§ **YOUR GOAL**:
An exact copy of every entry is what's needed, so please transcribe them all.

Collected data:
=== Begin Enclosure ===

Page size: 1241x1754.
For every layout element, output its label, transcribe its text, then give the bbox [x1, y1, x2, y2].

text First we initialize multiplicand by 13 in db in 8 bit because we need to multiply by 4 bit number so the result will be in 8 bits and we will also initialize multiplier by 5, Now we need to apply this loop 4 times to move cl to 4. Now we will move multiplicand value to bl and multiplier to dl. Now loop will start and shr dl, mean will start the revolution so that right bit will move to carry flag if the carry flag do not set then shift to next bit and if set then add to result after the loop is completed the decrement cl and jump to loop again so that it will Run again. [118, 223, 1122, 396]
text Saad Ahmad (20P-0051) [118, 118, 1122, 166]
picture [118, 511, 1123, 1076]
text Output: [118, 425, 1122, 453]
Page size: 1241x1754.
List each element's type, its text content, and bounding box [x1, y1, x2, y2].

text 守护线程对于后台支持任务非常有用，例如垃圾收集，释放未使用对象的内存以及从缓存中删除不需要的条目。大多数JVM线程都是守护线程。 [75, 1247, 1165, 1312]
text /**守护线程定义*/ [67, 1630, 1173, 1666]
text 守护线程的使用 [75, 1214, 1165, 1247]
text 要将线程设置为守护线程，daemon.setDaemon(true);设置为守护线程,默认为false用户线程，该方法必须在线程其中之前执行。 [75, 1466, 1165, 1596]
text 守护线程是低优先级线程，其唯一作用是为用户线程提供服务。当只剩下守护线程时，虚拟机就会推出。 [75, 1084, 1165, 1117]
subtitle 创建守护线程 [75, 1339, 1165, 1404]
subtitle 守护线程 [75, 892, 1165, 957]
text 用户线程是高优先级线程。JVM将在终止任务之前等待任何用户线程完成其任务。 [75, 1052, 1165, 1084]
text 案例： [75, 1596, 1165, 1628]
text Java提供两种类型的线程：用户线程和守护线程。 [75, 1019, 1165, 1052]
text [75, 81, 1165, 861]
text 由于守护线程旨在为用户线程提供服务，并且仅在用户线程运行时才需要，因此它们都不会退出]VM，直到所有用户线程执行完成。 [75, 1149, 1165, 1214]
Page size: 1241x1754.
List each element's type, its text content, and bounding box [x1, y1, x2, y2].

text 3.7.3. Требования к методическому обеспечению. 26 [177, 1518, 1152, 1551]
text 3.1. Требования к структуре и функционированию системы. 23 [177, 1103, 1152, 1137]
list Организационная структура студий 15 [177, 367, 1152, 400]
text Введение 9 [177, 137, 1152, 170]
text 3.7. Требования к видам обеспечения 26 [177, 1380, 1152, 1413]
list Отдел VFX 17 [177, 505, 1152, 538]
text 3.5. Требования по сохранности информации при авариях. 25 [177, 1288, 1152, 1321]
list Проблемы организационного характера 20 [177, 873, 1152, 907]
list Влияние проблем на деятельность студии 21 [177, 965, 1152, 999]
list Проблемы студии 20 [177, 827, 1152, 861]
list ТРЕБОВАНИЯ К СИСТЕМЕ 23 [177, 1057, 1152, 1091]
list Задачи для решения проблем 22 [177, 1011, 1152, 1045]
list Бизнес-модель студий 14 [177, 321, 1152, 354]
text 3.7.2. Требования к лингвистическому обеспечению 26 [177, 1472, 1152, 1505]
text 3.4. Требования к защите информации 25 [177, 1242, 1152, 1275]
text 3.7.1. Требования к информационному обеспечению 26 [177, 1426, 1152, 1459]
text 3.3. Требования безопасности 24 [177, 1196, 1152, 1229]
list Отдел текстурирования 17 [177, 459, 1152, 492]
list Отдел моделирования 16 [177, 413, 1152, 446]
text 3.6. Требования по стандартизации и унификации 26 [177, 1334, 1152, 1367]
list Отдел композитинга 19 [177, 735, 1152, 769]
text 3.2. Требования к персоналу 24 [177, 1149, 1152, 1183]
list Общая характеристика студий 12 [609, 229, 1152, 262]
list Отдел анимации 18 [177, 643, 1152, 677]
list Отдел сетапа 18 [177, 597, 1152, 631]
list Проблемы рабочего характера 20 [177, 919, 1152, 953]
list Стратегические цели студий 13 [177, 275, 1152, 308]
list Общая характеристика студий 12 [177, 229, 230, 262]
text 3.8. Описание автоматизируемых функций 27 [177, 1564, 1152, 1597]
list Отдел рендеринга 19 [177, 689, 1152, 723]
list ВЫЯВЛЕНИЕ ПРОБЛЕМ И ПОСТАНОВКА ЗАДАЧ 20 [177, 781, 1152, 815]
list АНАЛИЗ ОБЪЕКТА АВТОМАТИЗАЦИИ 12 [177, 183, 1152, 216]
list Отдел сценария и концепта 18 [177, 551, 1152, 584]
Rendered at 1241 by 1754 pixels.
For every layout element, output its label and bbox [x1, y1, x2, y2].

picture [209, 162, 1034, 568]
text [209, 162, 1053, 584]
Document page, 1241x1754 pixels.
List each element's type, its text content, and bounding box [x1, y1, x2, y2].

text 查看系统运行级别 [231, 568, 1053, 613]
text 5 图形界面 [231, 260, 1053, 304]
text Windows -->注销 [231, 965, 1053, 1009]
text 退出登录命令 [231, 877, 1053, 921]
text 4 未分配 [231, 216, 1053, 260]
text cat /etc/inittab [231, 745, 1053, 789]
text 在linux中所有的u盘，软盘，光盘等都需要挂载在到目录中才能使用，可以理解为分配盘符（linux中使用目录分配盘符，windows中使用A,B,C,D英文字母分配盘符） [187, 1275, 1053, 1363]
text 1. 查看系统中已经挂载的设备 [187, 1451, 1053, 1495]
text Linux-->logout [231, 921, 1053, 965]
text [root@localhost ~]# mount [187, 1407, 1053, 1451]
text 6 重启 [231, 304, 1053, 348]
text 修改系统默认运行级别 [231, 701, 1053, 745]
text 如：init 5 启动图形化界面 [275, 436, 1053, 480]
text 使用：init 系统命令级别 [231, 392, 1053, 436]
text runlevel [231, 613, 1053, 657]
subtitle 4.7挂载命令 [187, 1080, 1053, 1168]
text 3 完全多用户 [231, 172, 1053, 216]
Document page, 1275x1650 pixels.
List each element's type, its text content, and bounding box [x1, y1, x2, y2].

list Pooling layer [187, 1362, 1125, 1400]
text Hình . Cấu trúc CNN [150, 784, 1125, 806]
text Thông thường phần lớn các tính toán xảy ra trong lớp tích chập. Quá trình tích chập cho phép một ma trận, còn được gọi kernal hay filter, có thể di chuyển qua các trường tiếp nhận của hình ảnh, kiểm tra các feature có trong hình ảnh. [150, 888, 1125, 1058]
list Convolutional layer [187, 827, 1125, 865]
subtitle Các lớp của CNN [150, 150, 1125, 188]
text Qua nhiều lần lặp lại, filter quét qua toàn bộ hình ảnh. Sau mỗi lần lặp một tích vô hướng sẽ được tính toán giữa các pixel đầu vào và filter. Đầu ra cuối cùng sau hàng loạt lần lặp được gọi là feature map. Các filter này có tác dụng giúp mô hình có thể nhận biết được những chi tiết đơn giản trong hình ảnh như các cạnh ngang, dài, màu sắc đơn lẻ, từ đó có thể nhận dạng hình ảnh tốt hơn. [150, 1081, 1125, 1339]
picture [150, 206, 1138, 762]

=== End Enclosure ===

§ **RESULT OF THE EXERCISE**:
Page size: 1241x1754.
For every layout element, output its label, transcribe its text, then give the bbox [x1, y1, x2, y2].

text First we initialize multiplicand by 13 in db in 8 bit because we need to multiply by 4 bit number so the result will be in 8 bits and we will also initialize multiplier by 5, Now we need to apply this loop 4 times to move cl to 4. Now we will move multiplicand value to bl and multiplier to dl. Now loop will start and shr dl, mean will start the revolution so that right bit will move to carry flag if the carry flag do not set then shift to next bit and if set then add to result after the loop is completed the decrement cl and jump to loop again so that it will Run again. [118, 223, 1122, 396]
text Saad Ahmad (20P-0051) [118, 118, 1122, 166]
picture [118, 511, 1123, 1076]
text Output: [118, 425, 1122, 453]
Page size: 1241x1754.
List each element's type, its text content, and bounding box [x1, y1, x2, y2].

text 守护线程对于后台支持任务非常有用，例如垃圾收集，释放未使用对象的内存以及从缓存中删除不需要的条目。大多数JVM线程都是守护线程。 [75, 1247, 1165, 1312]
text /**守护线程定义*/ [67, 1630, 1173, 1666]
text 守护线程的使用 [75, 1214, 1165, 1247]
text 要将线程设置为守护线程，daemon.setDaemon(true);设置为守护线程,默认为false用户线程，该方法必须在线程其中之前执行。 [75, 1466, 1165, 1596]
text 守护线程是低优先级线程，其唯一作用是为用户线程提供服务。当只剩下守护线程时，虚拟机就会推出。 [75, 1084, 1165, 1117]
subtitle 创建守护线程 [75, 1339, 1165, 1404]
subtitle 守护线程 [75, 892, 1165, 957]
text 用户线程是高优先级线程。JVM将在终止任务之前等待任何用户线程完成其任务。 [75, 1052, 1165, 1084]
text 案例： [75, 1596, 1165, 1628]
text Java提供两种类型的线程：用户线程和守护线程。 [75, 1019, 1165, 1052]
text [75, 81, 1165, 861]
text 由于守护线程旨在为用户线程提供服务，并且仅在用户线程运行时才需要，因此它们都不会退出]VM，直到所有用户线程执行完成。 [75, 1149, 1165, 1214]
Page size: 1241x1754.
List each element's type, its text content, and bounding box [x1, y1, x2, y2].

text 3.7.3. Требования к методическому обеспечению. 26 [177, 1518, 1152, 1551]
text 3.1. Требования к структуре и функционированию системы. 23 [177, 1103, 1152, 1137]
list Организационная структура студий 15 [177, 367, 1152, 400]
text Введение 9 [177, 137, 1152, 170]
text 3.7. Требования к видам обеспечения 26 [177, 1380, 1152, 1413]
list Отдел VFX 17 [177, 505, 1152, 538]
text 3.5. Требования по сохранности информации при авариях. 25 [177, 1288, 1152, 1321]
list Проблемы организационного характера 20 [177, 873, 1152, 907]
list Влияние проблем на деятельность студии 21 [177, 965, 1152, 999]
list Проблемы студии 20 [177, 827, 1152, 861]
list ТРЕБОВАНИЯ К СИСТЕМЕ 23 [177, 1057, 1152, 1091]
list Задачи для решения проблем 22 [177, 1011, 1152, 1045]
list Бизнес-модель студий 14 [177, 321, 1152, 354]
text 3.7.2. Требования к лингвистическому обеспечению 26 [177, 1472, 1152, 1505]
text 3.4. Требования к защите информации 25 [177, 1242, 1152, 1275]
text 3.7.1. Требования к информационному обеспечению 26 [177, 1426, 1152, 1459]
text 3.3. Требования безопасности 24 [177, 1196, 1152, 1229]
list Отдел текстурирования 17 [177, 459, 1152, 492]
list Отдел моделирования 16 [177, 413, 1152, 446]
text 3.6. Требования по стандартизации и унификации 26 [177, 1334, 1152, 1367]
list Отдел композитинга 19 [177, 735, 1152, 769]
text 3.2. Требования к персоналу 24 [177, 1149, 1152, 1183]
list Общая характеристика студий 12 [609, 229, 1152, 262]
list Отдел анимации 18 [177, 643, 1152, 677]
list Отдел сетапа 18 [177, 597, 1152, 631]
list Проблемы рабочего характера 20 [177, 919, 1152, 953]
list Стратегические цели студий 13 [177, 275, 1152, 308]
list Общая характеристика студий 12 [177, 229, 230, 262]
text 3.8. Описание автоматизируемых функций 27 [177, 1564, 1152, 1597]
list Отдел рендеринга 19 [177, 689, 1152, 723]
list ВЫЯВЛЕНИЕ ПРОБЛЕМ И ПОСТАНОВКА ЗАДАЧ 20 [177, 781, 1152, 815]
list АНАЛИЗ ОБЪЕКТА АВТОМАТИЗАЦИИ 12 [177, 183, 1152, 216]
list Отдел сценария и концепта 18 [177, 551, 1152, 584]
Rendered at 1241 by 1754 pixels.
For every layout element, output its label and bbox [x1, y1, x2, y2].

picture [209, 162, 1034, 568]
text [209, 162, 1053, 584]
Document page, 1241x1754 pixels.
List each element's type, its text content, and bounding box [x1, y1, x2, y2].

text 查看系统运行级别 [231, 568, 1053, 613]
text 5 图形界面 [231, 260, 1053, 304]
text Windows -->注销 [231, 965, 1053, 1009]
text 退出登录命令 [231, 877, 1053, 921]
text 4 未分配 [231, 216, 1053, 260]
text cat /etc/inittab [231, 745, 1053, 789]
text 在linux中所有的u盘，软盘，光盘等都需要挂载在到目录中才能使用，可以理解为分配盘符（linux中使用目录分配盘符，windows中使用A,B,C,D英文字母分配盘符） [187, 1275, 1053, 1363]
text 1. 查看系统中已经挂载的设备 [187, 1451, 1053, 1495]
text Linux-->logout [231, 921, 1053, 965]
text [root@localhost ~]# mount [187, 1407, 1053, 1451]
text 6 重启 [231, 304, 1053, 348]
text 修改系统默认运行级别 [231, 701, 1053, 745]
text 如：init 5 启动图形化界面 [275, 436, 1053, 480]
text 使用：init 系统命令级别 [231, 392, 1053, 436]
text runlevel [231, 613, 1053, 657]
subtitle 4.7挂载命令 [187, 1080, 1053, 1168]
text 3 完全多用户 [231, 172, 1053, 216]
Document page, 1275x1650 pixels.
List each element's type, its text content, and bounding box [x1, y1, x2, y2].

list Pooling layer [187, 1362, 1125, 1400]
text Hình . Cấu trúc CNN [150, 784, 1125, 806]
text Thông thường phần lớn các tính toán xảy ra trong lớp tích chập. Quá trình tích chập cho phép một ma trận, còn được gọi kernal hay filter, có thể di chuyển qua các trường tiếp nhận của hình ảnh, kiểm tra các feature có trong hình ảnh. [150, 888, 1125, 1058]
list Convolutional layer [187, 827, 1125, 865]
subtitle Các lớp của CNN [150, 150, 1125, 188]
text Qua nhiều lần lặp lại, filter quét qua toàn bộ hình ảnh. Sau mỗi lần lặp một tích vô hướng sẽ được tính toán giữa các pixel đầu vào và filter. Đầu ra cuối cùng sau hàng loạt lần lặp được gọi là feature map. Các filter này có tác dụng giúp mô hình có thể nhận biết được những chi tiết đơn giản trong hình ảnh như các cạnh ngang, dài, màu sắc đơn lẻ, từ đó có thể nhận dạng hình ảnh tốt hơn. [150, 1081, 1125, 1339]
picture [150, 206, 1138, 762]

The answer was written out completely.